See Bio::Grep::Backend::BackendI for other diagnostics.

While doing a reverse-complement the query does not look like a...

Either reverse_complement or direct_and_rev_com is set and the query does not match the regular expression m{\A [gactu]+ \z}xmsi. Bio::Root::BadParameter.

Query not defined.

You forgot to define $sbe->settings->query. Bio::Root::BadParameter.

SEE ALSO

Bio::Grep::Backend::BackendI Bio::Grep::SearchSettings Bio::SeqIO Bio::Index::Fasta

AUTHOR

Markus Riester, <mriester@gmx.de>

LICENSE AND COPYRIGHT

Copyright (C) 2007-2009 by M. Riester.

This module is free software; you can redistribute it and/or modify it under the same terms as Perl itself.

DISCLAIMER OF WARRANTY

BECAUSE THIS SOFTWARE IS LICENSED FREE OF CHARGE, THERE IS NO WARRANTY FOR THE SOFTWARE, TO THE EXTENT PERMITTED BY APPLICABLE LAW. EXCEPT WHEN OTHERWISE STATED IN WRITING THE COPYRIGHT HOLDERS AND/OR OTHER PARTIES PROVIDE THE SOFTWARE "AS IS" WITHOUT WARRANTY OF ANY KIND, EITHER EXPRESSED OR IMPLIED, INCLUDING, BUT NOT LIMITED TO, THE IMPLIED WARRANTIES OF MERCHANTABILITY AND FITNESS FOR A PARTICULAR PURPOSE. THE ENTIRE RISK AS TO THE QUALITY AND PERFORMANCE OF THE SOFTWARE IS WITH YOU. SHOULD THE SOFTWARE PROVE DEFECTIVE, YOU ASSUME THE COST OF ALL NECESSARY SERVICING, REPAIR, OR CORRECTION.
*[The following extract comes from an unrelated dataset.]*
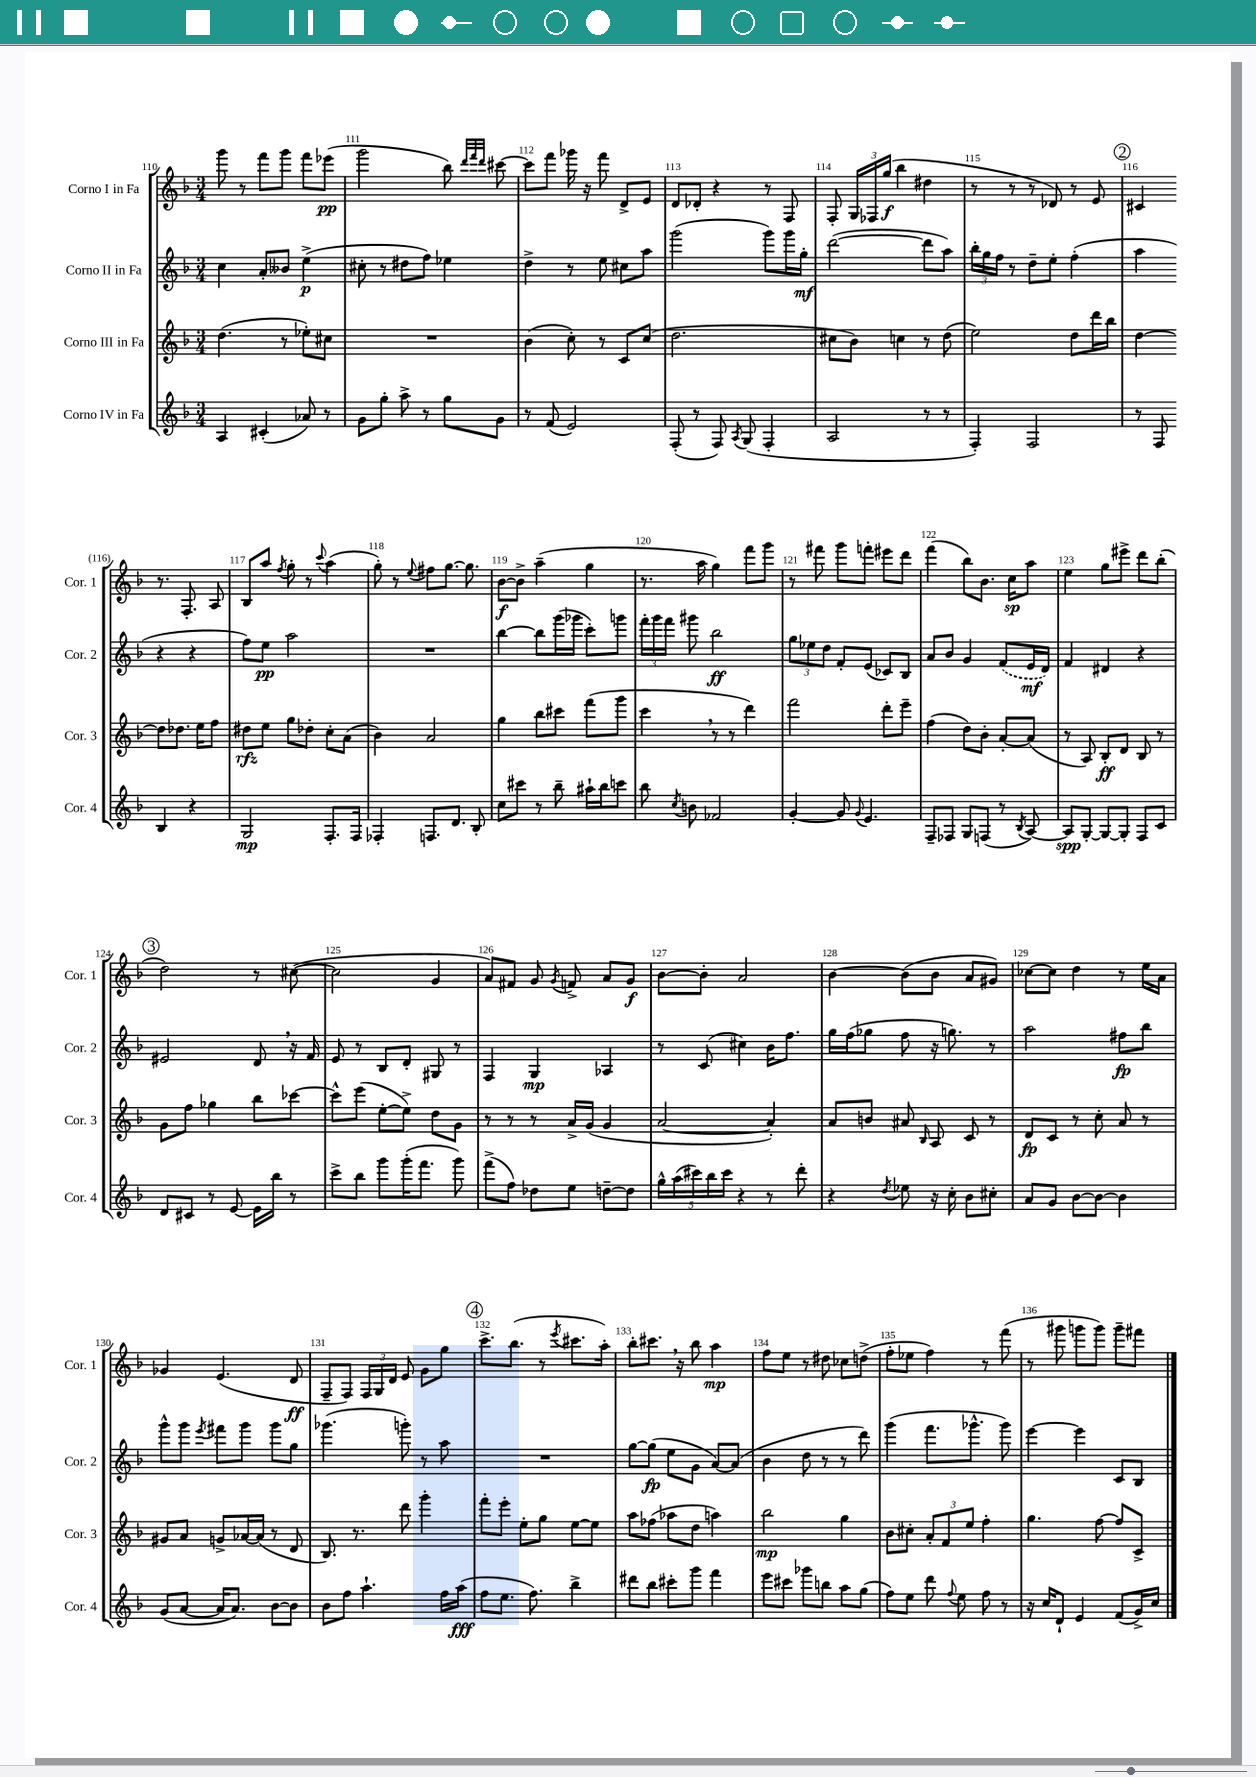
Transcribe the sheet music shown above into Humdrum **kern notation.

IN NO EVENT UNLESS REQUIRED BY APPLICABLE LAW OR AGREED TO IN WRITING WILL ANY COPYRIGHT HOLDER, OR ANY OTHER PARTY WHO MAY MODIFY AND/OR REDISTRIBUTE THE SOFTWARE AS PERMITTED BY THE ABOVE LICENSE, BE LIABLE TO YOU FOR DAMAGES, INCLUDING ANY GENERAL, SPECIAL, INCIDENTAL, OR CONSEQUENTIAL DAMAGES ARISING OUT OF THE USE OR INABILITY TO USE THE SOFTWARE (INCLUDING BUT NOT LIMITED TO LOSS OF DATA OR DATA BEING RENDERED INACCURATE OR LOSSES SUSTAINED BY YOU OR THIRD PARTIES OR A FAILURE OF THE SOFTWARE TO OPERATE WITH ANY OTHER SOFTWARE), EVEN IF SUCH HOLDER OR OTHER PARTY HAS BEEN ADVISED OF THE POSSIBILITY OF SUCH DAMAGES.